- Extrait de page -
§

Fil d'Ariane
LA CONFÉRENCE DU DESARMEMENT ACHÈVE LA PREMIÈRE PARTIE DE SA SESSION DE 2017
La Conférence du désarmement a tenu, ce matin, la dernière séance plénière publique de la première partie de sa session de 2017.
Au cours de cette séance, la Fédération de Russie et la Chine ont plus particulièrement évoqué les questions relatives aux capacités de défense antimissile balistique, estimant que le système de défense antimissile balistique des États-Unis était une menace pour la sécurité régionale et mondiale et aurait notamment comme conséquence une nouvelle course à l'armement. Les États-Unis ont ensuite pris la parole pour rejeter ces accusations portées à leur encontre, la République de Corée leur emboîtant le pas pour expliquer que le système de missiles antibalistique (THAAD) en péninsule de Corée ne visait qu'à contrer la menace directe de la République populaire démocratique de Corée.
Plusieurs pays - États-Unis, République de Corée, Japon, Italie, Australie, Allemagne, Canada, Pays-Bas, Suède et Espagne – ont ensuite pris la parole pour condamner le tir balistique et l'essai d'un moteur balistique réalisés par la République populaire démocratique de Corée les 19 et 21 mars dernier.
La République populaire démocratique de Corée a dénoncé la politisation de la Conférence du désarmement et a affirmé que ce sont les exercices militaires conjoints menées par les États-Unis qui menacent la sécurité dans la péninsule coréenne.
L'Inde est également intervenue pour souligner que le monde n'est plus la cour de jeu de quelques-uns; il est devenu multipolaire et les organes de gouvernance doivent refléter cette réalité, sous peine de ne plus être efficaces ou légitimes. Il faut engager des négociations sur une convention internationale visant l'interdiction des armes nucléaires afin de parvenir à une élimination mondiale non discriminatoire de ces armes, avec des délais bien spécifiés; la Conférence est la bonne instance pour atteindre cet objectif, a assuré l'Inde, se disant disposée à commencer le travail en créant un organe subsidiaire de la Conférence.

§

(Données enregistrées)
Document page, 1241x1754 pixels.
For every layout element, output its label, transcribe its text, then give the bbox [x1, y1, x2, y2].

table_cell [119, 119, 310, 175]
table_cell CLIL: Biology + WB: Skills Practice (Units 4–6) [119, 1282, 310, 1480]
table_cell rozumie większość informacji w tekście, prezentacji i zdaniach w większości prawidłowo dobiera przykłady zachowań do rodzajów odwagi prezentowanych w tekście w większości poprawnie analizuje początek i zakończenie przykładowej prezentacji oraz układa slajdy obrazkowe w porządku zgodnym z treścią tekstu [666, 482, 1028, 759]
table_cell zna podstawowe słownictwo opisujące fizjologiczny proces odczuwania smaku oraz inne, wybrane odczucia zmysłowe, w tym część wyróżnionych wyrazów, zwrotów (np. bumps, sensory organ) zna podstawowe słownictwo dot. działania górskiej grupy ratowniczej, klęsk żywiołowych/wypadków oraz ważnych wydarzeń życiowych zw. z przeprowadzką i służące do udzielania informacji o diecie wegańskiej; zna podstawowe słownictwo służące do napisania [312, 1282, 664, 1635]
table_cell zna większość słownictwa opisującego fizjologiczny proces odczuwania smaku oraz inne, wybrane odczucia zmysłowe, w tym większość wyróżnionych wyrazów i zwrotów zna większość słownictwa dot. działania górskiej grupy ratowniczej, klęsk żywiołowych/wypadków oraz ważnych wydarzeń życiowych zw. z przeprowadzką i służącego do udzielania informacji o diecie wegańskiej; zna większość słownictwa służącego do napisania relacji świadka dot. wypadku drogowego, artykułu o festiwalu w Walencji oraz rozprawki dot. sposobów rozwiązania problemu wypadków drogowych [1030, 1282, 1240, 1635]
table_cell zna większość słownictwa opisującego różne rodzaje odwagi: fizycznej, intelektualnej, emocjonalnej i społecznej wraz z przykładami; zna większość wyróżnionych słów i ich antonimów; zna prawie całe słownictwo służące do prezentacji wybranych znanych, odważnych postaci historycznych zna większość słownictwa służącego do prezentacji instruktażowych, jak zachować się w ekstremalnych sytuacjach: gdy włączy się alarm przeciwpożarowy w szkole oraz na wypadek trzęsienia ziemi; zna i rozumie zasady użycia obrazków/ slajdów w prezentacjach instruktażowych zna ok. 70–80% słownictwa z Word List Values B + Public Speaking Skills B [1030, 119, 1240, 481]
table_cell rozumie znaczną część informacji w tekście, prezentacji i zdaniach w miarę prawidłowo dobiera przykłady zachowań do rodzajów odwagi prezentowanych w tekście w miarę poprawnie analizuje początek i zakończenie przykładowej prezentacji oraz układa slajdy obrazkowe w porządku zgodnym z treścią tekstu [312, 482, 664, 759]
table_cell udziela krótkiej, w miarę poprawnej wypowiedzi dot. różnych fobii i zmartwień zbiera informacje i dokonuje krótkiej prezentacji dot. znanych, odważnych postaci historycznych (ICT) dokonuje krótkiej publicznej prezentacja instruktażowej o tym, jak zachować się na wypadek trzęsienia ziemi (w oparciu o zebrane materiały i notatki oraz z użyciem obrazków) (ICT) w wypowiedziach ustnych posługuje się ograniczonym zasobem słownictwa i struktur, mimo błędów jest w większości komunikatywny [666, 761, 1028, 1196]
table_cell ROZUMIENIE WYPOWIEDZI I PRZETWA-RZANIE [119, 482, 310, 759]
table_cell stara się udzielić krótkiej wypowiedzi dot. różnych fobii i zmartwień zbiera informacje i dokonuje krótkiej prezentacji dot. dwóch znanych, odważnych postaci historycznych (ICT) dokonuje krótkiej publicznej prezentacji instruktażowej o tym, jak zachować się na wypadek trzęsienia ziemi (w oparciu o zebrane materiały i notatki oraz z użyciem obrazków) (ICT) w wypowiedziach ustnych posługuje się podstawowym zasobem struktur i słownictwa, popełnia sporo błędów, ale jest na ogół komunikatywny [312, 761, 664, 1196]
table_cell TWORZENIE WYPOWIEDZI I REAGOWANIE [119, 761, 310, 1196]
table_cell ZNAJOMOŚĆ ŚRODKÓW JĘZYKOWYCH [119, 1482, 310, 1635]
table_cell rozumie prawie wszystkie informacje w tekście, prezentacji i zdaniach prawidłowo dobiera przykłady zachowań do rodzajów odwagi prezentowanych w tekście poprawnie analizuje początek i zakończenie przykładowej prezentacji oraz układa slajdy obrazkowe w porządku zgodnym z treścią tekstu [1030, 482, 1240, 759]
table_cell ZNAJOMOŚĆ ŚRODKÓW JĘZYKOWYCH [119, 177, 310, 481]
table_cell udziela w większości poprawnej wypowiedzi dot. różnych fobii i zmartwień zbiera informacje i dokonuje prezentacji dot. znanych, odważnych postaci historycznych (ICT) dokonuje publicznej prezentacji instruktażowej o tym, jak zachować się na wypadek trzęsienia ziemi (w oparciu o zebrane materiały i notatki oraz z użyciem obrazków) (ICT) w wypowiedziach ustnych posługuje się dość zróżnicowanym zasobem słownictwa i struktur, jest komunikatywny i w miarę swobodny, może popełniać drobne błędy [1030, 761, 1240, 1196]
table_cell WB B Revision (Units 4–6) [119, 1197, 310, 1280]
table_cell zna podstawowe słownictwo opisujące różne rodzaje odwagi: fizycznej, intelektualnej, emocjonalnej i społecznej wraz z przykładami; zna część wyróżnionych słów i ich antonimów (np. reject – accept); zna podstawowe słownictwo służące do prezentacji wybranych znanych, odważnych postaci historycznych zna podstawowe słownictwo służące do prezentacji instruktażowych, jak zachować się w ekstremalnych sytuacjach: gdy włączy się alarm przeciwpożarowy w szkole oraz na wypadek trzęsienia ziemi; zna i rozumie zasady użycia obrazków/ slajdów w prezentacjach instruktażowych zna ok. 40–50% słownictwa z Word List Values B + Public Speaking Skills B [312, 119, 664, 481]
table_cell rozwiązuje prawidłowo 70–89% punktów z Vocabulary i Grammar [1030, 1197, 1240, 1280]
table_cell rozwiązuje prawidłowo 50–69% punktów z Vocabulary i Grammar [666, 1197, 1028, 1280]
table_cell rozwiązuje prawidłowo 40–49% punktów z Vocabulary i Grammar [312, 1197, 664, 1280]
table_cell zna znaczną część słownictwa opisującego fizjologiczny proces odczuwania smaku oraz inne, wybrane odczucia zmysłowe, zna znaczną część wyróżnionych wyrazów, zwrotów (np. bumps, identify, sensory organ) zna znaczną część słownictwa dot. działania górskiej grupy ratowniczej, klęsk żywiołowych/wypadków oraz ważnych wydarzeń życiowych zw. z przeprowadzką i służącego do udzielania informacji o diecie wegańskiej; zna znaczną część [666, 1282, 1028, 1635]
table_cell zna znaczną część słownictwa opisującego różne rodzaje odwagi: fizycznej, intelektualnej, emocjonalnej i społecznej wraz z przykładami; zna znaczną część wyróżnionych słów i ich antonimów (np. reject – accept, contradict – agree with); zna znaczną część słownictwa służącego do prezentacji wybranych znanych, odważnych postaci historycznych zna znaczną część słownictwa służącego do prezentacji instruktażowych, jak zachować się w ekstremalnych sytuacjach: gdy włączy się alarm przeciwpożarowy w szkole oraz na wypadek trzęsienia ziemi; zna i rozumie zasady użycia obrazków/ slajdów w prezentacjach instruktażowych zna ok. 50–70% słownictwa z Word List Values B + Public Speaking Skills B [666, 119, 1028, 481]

§

- Consigne donnée 1 -
Énumérez tous les États nommés dans le paragraphe de l'extrait de page qui commence par « Au cours de cette séance ».
- Consigne donnée 2 -
Traduisez en anglais la phrase suivante de l'extrait de page : « La République populaire démocratique de Corée a dénoncé la politisation de la Conférence du désarmement et a affirmé que ce sont les exercices militaires conjoints menées par les États-Unis qui menacent la sécurité dans la péninsule coréenne. »

- Réponse correcte 1 -
Fédération de Russie
Chine
États-Unis
République de Corée
République populaire démocratique de Corée

- Réponse correcte 2 -
The Democratic People's Republic of Korea denounced the politicization of the Conference on Disarmament and asserted that it is the joint military exercises conducted by the United States that threaten security on the Korean Peninsula.